This would be a very interesting future. I can imagine Gemma 5 Mini running locally on hardware, or a hard-coded "AI core" like an ALU or media processor that supports particular encoding mechanisms like H.264, AV1, etc.
Other than the obvious costs (but Taalas seems to be bringing back the structured ASIC era so costs shouldn't be that low [1]), I'm curious why this isn't getting much attention from larger companies. Of course, this wouldn't be useful for training models but as the models further improve, I can totally see this inside fully local + ultrafast + ultra efficient processors.
> I'm curious why this isn't getting much attention from larger companies
I would be shocked if Google isn’t working on this right now. They build their own TPUs, this is an extremely obvious direction from there.
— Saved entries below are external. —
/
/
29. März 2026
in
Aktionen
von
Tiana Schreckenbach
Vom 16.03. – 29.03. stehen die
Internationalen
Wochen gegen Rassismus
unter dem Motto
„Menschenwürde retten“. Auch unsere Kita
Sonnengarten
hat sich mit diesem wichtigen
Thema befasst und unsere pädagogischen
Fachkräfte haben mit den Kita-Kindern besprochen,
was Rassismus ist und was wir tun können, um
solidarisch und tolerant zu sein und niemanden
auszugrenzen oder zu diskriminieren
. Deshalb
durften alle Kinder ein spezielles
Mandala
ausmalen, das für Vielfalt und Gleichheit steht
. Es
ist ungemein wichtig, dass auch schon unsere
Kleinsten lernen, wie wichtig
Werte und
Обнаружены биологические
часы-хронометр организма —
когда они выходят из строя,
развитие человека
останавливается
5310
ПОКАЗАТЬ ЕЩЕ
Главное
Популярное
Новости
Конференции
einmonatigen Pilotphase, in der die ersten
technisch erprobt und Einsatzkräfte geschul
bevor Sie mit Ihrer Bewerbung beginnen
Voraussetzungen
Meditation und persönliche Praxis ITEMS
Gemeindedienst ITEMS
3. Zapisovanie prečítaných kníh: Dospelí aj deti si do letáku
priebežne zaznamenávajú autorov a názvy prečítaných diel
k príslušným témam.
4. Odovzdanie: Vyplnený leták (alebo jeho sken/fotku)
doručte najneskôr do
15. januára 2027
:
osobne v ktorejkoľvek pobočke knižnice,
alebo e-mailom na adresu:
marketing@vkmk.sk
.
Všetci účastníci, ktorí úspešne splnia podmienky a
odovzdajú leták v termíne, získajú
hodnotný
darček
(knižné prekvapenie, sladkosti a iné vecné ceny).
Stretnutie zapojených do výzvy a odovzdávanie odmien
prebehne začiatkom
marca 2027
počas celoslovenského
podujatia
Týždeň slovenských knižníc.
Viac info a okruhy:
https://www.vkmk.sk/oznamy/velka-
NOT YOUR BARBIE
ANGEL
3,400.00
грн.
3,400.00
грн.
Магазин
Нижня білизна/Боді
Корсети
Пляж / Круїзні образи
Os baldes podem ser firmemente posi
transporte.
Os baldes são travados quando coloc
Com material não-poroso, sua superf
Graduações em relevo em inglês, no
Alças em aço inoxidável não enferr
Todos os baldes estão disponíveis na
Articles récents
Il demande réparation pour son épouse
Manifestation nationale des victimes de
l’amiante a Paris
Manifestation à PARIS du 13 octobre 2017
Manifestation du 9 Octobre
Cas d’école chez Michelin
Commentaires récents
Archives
(And there are plenty of interesting co-design questions that only the frontier labs can dabble with; Taalas is stuck working around architectural quirks like “top-8 MoE”, Google can just rework the architecture hyperparameters to whatever gets best results in silico.)
Well even programmable ASICs like Cerebras and Groq give many-multiples speedup over GPUs and the market has hardly reacted at all.
Apple should have done this yesterday. A local AI on my phone/Macbook is all I really want from this tech.
The cloud-based AI (OpenAI, etc.) are todays AOL.
> I'm curious why this isn't getting much attention from larger companies.
Time is money and when you're competing with multiple companies with little margin for error you'll focus all your effort into releasing things quickly.
This chip is "only" a performance boost. It will unlock a lot of potential, but startups can't divide their attention like this. Big companies like google are surely already investigating this venue, but they might lack hardware expertise.
> I'm curious why this isn't getting much attention from larger companies.
I can see two potential reasons:
1) Most of the big players seem convinced that AI is going to continue to improve at the rate it did in 2025, if their assumption is somehow correct by the time any chip entered mass production it would be obsolete.
2) The business model of the big players is to sell expensive subscriptions, and train on and sell the data you give it. Chips that allow for relatively inexpensive offline AI aren't conducive to that.